[Exercise brief]: Lines from the one containing "left elbow: (199, 408)" to the end of the entries below must be reproduced exactly, with both end lines kept and no other line added.

[Records for the task]:

Content starts

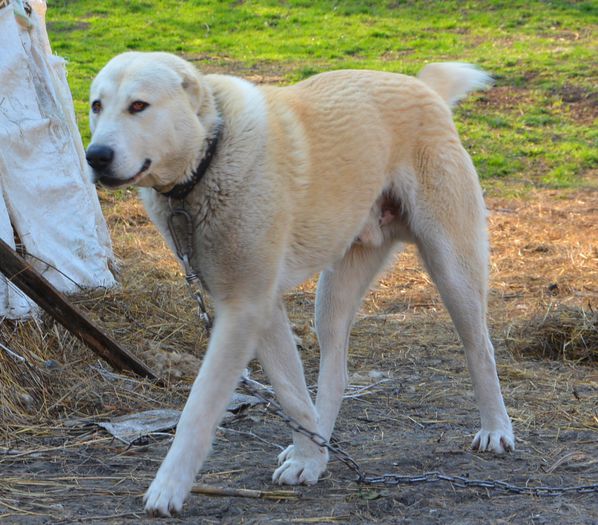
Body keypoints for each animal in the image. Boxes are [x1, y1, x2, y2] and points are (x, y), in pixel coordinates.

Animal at [88, 54, 516, 516]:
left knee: (480, 349)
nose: (95, 156)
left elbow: (199, 408)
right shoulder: (261, 309)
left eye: (138, 106)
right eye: (96, 106)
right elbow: (292, 392)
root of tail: (424, 88)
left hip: (452, 271)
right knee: (335, 374)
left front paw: (168, 487)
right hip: (331, 299)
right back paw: (322, 442)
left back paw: (496, 429)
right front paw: (310, 459)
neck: (210, 154)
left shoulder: (243, 310)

Content ends

[Response to the task]:
left elbow: (199, 408)
right shoulder: (261, 309)
left eye: (138, 106)
right eye: (96, 106)
right elbow: (292, 392)
root of tail: (424, 88)
left hip: (452, 271)
right knee: (335, 374)
left front paw: (168, 487)
right hip: (331, 299)
right back paw: (322, 442)
left back paw: (496, 429)
right front paw: (310, 459)
neck: (210, 154)
left shoulder: (243, 310)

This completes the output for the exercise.